Responder analysis for improvement in 6-min walk test with ferric carboxymaltose in patients with heart failure with reduced ejection fraction and iron deficiency

Abstract

Aim: Improving functional capacity is a key goal in heart failure (HF). This pooled analysis of FAIR-HF and CONFIRM-HF assessed the likelihood of improvement or deterioration in 6-min walk test (6MWT) among iron-deficient patients with chronic HF with reduced ejection fraction (HFrEF) receiving ferric carboxymaltose (FCM).

Methods and results: Data for 760 patients (FCM: n = 454; placebo: n = 306) were analysed. The proportions of patients receiving FCM or placebo who had ≥20, ≥30, and ≥40 m improvements or ≥10 m deterioration in 6MWT at 12 and 24 weeks were assessed. Patients receiving FCM experienced a mean (standard deviation) 31.1 (62.3) m improvement in 6MWT versus 0.1 (77.1) m improvement for placebo at week 12 (difference in mean changes 26.8 [16.6-37.0]). At week 12, the odds [95% confidence interval] of 6MWT improvements of ≥20 m (odds ratio 2.16 [1.57-2.96]; p < 0.0001), ≥30 m (2.00 [1.44-2.78]; p < 0.0001), and ≥40 m (2.29 [1.60-3.27]; p < 0.0001) were greater with FCM versus placebo, while the odds of a deterioration ≥10 m were reduced with FCM versus placebo (0.55 [0.38-0.80]; p = 0.0019). Among patients who experienced 6MWT improvements of ≥20, ≥30, or ≥40 m with FCM at week 12, more than 80% sustained this improvement at week 24.
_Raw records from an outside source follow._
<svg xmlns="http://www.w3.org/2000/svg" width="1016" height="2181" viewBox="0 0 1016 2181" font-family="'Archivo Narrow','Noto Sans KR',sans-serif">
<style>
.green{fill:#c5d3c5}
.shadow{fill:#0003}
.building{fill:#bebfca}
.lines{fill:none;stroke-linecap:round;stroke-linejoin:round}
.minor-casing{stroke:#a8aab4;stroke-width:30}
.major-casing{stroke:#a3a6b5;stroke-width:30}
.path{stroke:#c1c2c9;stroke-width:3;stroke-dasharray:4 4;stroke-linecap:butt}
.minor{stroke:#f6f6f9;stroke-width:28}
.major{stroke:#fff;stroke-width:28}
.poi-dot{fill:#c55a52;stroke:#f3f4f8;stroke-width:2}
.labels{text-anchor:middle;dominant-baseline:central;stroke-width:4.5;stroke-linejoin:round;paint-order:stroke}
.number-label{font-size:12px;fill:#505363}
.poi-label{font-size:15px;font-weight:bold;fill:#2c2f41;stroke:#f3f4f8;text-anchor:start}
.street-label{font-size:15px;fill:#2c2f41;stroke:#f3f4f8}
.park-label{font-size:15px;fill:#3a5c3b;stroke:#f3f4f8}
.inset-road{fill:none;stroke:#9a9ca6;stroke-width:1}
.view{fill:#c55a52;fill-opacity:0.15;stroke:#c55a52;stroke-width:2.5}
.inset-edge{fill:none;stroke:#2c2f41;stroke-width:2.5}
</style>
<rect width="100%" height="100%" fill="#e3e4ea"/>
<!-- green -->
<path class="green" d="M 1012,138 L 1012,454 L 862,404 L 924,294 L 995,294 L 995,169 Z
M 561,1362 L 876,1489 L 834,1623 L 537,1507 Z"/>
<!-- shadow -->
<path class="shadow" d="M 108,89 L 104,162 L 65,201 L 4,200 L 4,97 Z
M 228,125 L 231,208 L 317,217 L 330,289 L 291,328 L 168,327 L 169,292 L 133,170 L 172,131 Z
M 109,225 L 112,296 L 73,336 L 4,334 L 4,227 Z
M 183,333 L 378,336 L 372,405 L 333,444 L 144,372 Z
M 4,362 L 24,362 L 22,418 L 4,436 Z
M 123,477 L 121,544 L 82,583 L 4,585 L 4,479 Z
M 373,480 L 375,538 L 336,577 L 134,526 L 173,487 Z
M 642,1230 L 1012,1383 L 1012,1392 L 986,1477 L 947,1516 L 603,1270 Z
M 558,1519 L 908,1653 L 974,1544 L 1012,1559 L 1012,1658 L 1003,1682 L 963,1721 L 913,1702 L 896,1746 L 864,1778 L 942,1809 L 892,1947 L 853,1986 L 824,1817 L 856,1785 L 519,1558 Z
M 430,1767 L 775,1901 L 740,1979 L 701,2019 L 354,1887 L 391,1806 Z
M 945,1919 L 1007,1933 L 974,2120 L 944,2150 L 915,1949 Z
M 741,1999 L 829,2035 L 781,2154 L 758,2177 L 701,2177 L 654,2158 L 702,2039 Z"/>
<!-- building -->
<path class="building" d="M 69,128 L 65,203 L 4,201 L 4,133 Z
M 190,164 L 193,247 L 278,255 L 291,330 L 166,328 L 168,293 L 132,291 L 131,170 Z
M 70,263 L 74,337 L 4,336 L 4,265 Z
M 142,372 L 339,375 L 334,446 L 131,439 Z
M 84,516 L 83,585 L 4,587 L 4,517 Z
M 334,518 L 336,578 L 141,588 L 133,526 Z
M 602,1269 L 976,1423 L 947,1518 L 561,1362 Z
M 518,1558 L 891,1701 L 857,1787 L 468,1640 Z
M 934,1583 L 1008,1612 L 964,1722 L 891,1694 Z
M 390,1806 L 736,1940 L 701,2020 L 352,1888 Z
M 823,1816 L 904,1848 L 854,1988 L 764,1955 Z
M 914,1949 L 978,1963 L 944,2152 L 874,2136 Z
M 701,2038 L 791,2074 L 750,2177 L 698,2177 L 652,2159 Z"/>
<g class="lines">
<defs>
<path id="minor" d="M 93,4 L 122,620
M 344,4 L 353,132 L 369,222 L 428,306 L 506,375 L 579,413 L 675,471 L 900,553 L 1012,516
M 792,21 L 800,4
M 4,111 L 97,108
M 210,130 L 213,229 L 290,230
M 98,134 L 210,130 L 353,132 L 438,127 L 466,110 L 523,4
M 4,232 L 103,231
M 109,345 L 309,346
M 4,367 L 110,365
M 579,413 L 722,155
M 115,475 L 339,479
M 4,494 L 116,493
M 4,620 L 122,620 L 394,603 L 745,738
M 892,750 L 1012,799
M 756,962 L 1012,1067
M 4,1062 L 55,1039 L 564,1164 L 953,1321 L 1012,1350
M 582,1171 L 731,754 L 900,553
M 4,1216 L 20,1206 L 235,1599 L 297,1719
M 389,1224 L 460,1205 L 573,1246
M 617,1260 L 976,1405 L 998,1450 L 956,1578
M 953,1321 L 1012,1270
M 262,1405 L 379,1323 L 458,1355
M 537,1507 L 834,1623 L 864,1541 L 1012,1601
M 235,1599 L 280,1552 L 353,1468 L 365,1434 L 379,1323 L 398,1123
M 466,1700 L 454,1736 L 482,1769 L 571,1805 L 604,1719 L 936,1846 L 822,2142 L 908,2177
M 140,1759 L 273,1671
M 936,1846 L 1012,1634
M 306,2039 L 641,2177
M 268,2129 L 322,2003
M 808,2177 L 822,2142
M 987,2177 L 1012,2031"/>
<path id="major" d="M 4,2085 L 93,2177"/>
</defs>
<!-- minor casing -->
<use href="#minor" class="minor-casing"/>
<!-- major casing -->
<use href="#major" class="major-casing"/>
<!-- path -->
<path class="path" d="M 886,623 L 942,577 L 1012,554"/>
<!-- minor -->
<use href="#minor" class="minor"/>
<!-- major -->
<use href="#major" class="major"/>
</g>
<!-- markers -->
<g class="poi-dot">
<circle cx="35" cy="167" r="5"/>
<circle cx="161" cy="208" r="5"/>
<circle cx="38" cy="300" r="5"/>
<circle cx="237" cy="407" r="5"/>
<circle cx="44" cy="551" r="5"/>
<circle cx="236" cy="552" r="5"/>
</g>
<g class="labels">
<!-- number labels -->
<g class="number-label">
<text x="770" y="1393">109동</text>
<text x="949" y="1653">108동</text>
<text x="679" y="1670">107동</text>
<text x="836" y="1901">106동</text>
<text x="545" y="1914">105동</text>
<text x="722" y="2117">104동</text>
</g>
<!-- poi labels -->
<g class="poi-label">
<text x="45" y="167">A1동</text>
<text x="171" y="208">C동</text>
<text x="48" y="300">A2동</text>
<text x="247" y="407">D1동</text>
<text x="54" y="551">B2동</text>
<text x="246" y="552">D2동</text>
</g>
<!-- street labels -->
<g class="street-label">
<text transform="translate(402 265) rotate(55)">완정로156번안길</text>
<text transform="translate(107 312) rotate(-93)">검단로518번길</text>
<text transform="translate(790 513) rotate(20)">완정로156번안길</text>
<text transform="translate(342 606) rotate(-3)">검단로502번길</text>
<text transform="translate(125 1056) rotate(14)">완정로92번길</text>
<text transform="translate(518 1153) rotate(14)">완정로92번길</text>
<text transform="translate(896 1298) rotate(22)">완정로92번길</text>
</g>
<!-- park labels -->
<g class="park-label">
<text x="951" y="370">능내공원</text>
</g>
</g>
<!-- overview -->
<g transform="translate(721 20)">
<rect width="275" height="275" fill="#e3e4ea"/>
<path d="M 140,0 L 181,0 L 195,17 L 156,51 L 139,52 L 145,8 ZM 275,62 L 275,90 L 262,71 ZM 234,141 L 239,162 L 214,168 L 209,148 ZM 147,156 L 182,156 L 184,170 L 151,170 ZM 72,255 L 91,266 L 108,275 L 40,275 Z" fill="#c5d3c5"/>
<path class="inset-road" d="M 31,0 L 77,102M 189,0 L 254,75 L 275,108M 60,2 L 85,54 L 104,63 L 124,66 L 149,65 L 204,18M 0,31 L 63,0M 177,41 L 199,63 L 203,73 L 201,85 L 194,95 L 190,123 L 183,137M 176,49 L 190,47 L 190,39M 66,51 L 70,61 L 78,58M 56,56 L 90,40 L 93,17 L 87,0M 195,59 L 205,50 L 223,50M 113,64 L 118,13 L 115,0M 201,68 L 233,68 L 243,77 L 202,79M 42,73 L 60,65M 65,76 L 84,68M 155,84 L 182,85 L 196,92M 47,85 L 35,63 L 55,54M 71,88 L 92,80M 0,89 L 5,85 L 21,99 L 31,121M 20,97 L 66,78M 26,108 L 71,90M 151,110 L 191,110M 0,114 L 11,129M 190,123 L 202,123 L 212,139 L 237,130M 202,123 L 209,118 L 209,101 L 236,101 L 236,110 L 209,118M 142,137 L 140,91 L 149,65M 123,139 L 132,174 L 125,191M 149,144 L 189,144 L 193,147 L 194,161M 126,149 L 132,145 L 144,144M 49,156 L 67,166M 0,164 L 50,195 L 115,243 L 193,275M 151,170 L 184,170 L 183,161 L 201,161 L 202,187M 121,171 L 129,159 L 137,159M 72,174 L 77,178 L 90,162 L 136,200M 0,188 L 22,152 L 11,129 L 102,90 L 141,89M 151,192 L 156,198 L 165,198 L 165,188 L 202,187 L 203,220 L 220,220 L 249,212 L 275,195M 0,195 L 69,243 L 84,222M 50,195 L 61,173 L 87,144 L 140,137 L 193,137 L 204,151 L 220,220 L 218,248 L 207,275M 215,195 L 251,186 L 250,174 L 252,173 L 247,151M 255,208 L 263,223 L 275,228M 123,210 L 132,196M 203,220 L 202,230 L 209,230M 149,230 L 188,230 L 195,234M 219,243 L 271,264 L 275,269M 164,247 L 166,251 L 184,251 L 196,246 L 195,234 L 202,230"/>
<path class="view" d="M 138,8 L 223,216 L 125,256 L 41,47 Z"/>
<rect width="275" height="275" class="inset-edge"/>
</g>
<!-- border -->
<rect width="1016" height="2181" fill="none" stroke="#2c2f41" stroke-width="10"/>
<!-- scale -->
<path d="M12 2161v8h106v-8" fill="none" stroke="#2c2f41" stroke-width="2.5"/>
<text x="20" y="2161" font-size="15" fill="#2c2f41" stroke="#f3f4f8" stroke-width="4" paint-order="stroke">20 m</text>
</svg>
Conclusion: Ferric carboxymaltose resulted in a significantly higher likelihood of improvement and a reduced likelihood of deterioration in 6MWT versus placebo among iron-deficient patients with HF. Of the patients experiencing clinically significant improvements at week 12, the majority sustained this improvement at week 24. These results are supportive of FCM to improve exercise capacity in HF.

Keywords: 6-min walk test; CONFIRM-HF; FAIR-HF; Ferric carboxymaltose; Heart Failure; Responder.

Figure 1

Mean change from baseline in 6‐min walk test (6MWT) with ferric carboxymaltose (FCM) versus placebo at weeks 12 and 24 – fixed‐effects model. Least‐square (LS) mean difference based on a fixed‐effects mixed model for repeated measures analysis adjusted for study, baseline 6MWT score, age, estimated glomerular filtration rate, diabetes status, sex, and left ventricular ejection fraction. Since only six patients are from Latin America and the remainder are from Europe, region was not included in the model. In FCM and placebo groups, patient numbers were 418 and 289, respectively, at week 12 and 415 and 283, respectively, at week 24. CI, confidence interval; SD, standard deviation.

Figure 2

Responder analyses across minimal clinically important difference thresholds for 6‐min walk test (6MWT). Odds ratios (ORs) with 95% confidence intervals (CIs) and p‐values were obtained from logistic regression models, including treatment group, study, and the following baseline factors: 6MWT distance, age, estimated glomerular filtration rate, diabetes status, sex, and left ventricular ejection fraction. Patients were from Europe and Latin America, but since only six patients were from Latin America, region was not included in the model. Patients who had died or were hospitalized at weeks 12 and 24 were counted as deteriorated/non‐responder at the respective time point. FCM, ferric carboxymaltose; PBO, placebo.

Figure 3

Response stability analysis – change in 6‐min walk test (6MWT) response between week 12 and week 24. Patients who had died or were hospitalized at weeks 12 and 24 were counted as deteriorated/non‐responder at the respective time point. N = the number of patients that had non‐missing 6MWT information available at both week 12 and week 24. Changes in 6MWT at week 12 and week 24 are with respect to baseline. FCM, ferric carboxymaltose.